What a thespian. The man never breaks character.
"Curling is kind of different, but it's Exciting. It's not as easy as it looks. It takes some skills that's for sure. I like it!" he continued.
It's settled then.
The world outside the traditional curling confines agreed with Mr. T's assessment. Americans obsessed about their own fractious brother-sister team. British tabloids found every excuse to run leering photo galleries of the Russian team's female half, including an entire story in the Daily Mail after Anastasia Bryzgalova slipped on the ice ("… with her model looks and icy stare …")
The New York Times jumped on the Olympics' coolest bandwagon, devoting a dedicated curling correspondent to goose coverage going into the Games and doing in-depth features with titles such as What Is Curling?

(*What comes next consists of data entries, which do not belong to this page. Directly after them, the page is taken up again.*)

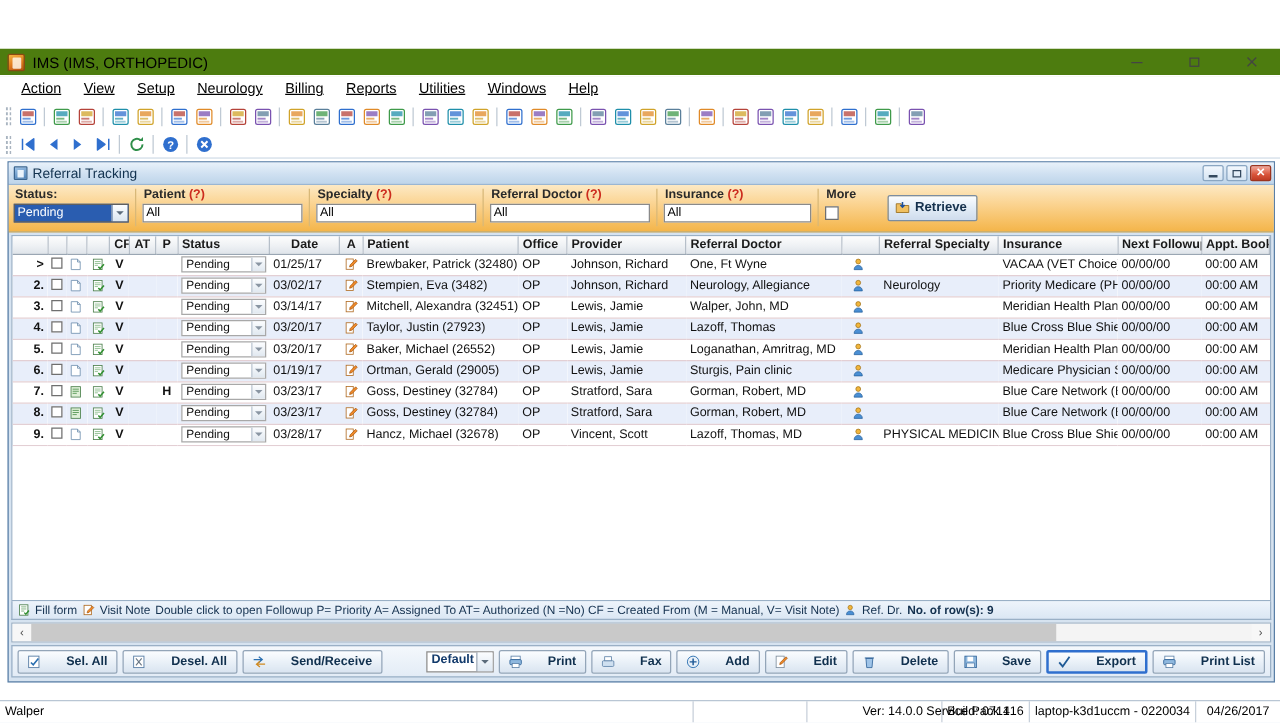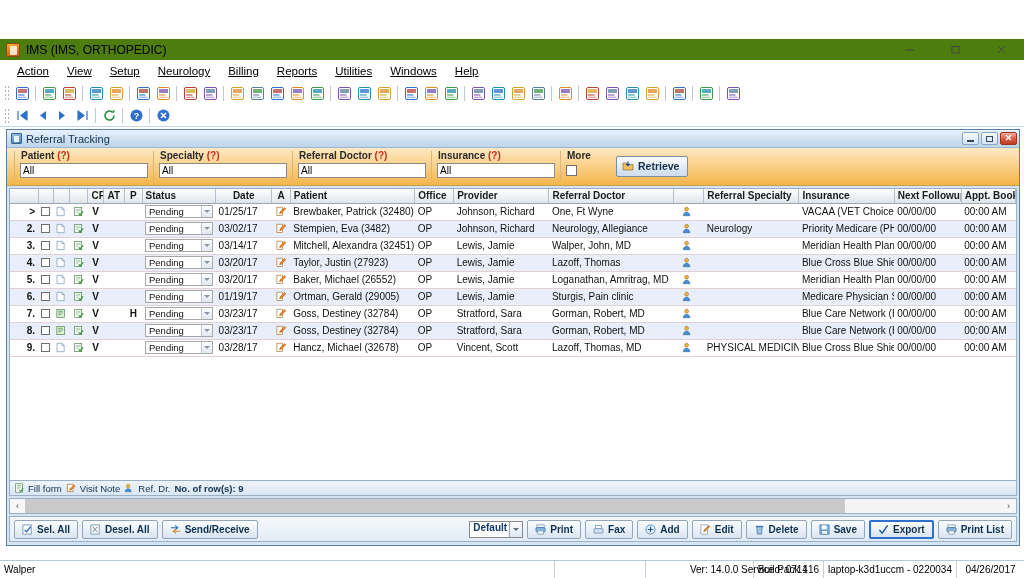--- a/index.html
+++ b/index.html
@@ -623,6 +623,13 @@
       </div>
 
       <div class="filterbar">
+        <div class="fgroup" style="width:92px">
+          <div class="flabel">Status:</div>
+          <div class="fctl sel">
+            <span>Pending</span>
+            <span class="arrowbox"></span>
+          </div>
+        </div>
         <div class="vdiv"></div>
 
         <div class="fgroup" style="width:128px">

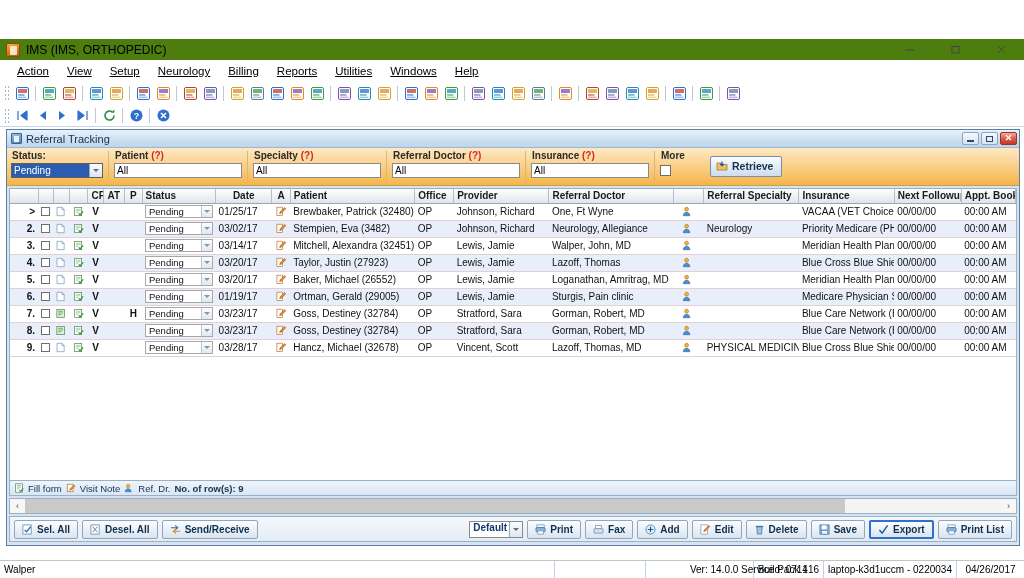--- a/index.html
+++ b/index.html
@@ -1105,6 +1105,7 @@
           <path d="M9.5 2.3l1.4 1.4-4.6 4.6-1.9.5.5-1.9z" fill="#f08a2a" stroke="#a0540f" stroke-width=".6"></path>
         </svg>
         <span>Visit Note</span>
+        <span>Double click to open Followup  P= Priority  A= Assigned To  AT= Authorized (N =No)  CF = Created From (M = Manual, V= Visit Note)</span>
         <svg class="li" viewBox="0 0 12 12">
           <circle cx="5" cy="3.6" r="2.1" fill="#f2b63c" stroke="#9a6a10" stroke-width=".6"></circle>
           <path d="M1.4 10.5c0-2.3 1.6-3.6 3.6-3.6s3.6 1.3 3.6 3.6z" fill="#4a8fd4" stroke="#1f5a96" stroke-width=".6"></path>

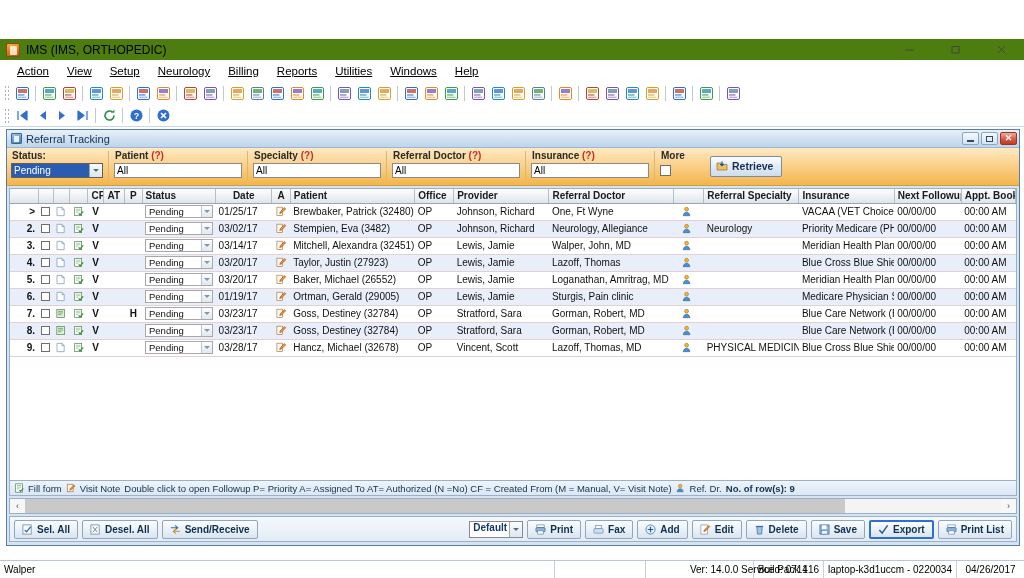--- a/index.html
+++ b/index.html
@@ -220,7 +220,7 @@
   .gbtn {
     height:19px; padding:0 7px; border:1px solid #93a5b8; border-radius:2px;
     background: linear-gradient(#fbfdff,#eaf1f8 50%,#d9e4f0);
-    display:flex;align-items:center;gap:4px;
+    display:flex;align-items:center;gap:20px;
     font-size:10px; color:#10304e; font-weight:bold; white-space:nowrap;
   }
   .gbtn.primary { border:2px solid #2f6fce; }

You can understand why this bowdlerized version of the sport caught so much attention. It has all the strategy, but none of the sloth. The fact that the athletes are mic'd gives it a reality-TV feel, even if little of what's said makes sense. (Mr. Morris, for example: "You swept it so it'll be a hair keener.")
Even the way the athletes look – in pants and T-shirts, a little bit paunchier, a little more real – is an attraction.
"We have very good traditions in the game, which I think are in line with Olympic values," Mr. Morris said, and began listing them, before getting to: "At the end of the day, when you have a hard match against an opponent, it's a pretty common tradition to go share a drink with them. That's the essence of great sport."
Curling is the Olympics' only working-class event (though the rest of us still couldn't do it anywhere close to this level).
What struck you about Ms. Lawes and Mr. Morris afterward was how hard they worked on behalf of the game. Little was said about their own performance. Everything was said about how groovy curling is.
"We've had so many fans from all over the world saying they are loving curling, and loving mixed-doubles," Ms. Lawes said. "I've been staying active on social media just because I enjoy seeing the response."
This time around, it may seem heightened, but it often goes like this – the whole world piling into Canada's cultural backyard for a couple of weeks.
There is a multistage, knee-jerk reaction to all of this.
The first stage is delight: "They like us!"
The second is leeriness: "But why do they like us?"
And the third stage is resentment: "They always say this, but they never like us for long."
Maybe this is the Olympics where Canada stops going past Stage 1. Curling is just one of the things we do well at the Olympics now.
And maybe this is the Olympics where a few more of the people who found curling stick with it for a while.
Given how hard they worked at selling it, Ms. Lawes and Mr. Morris might see that as just as great a legacy as an Olympic championship.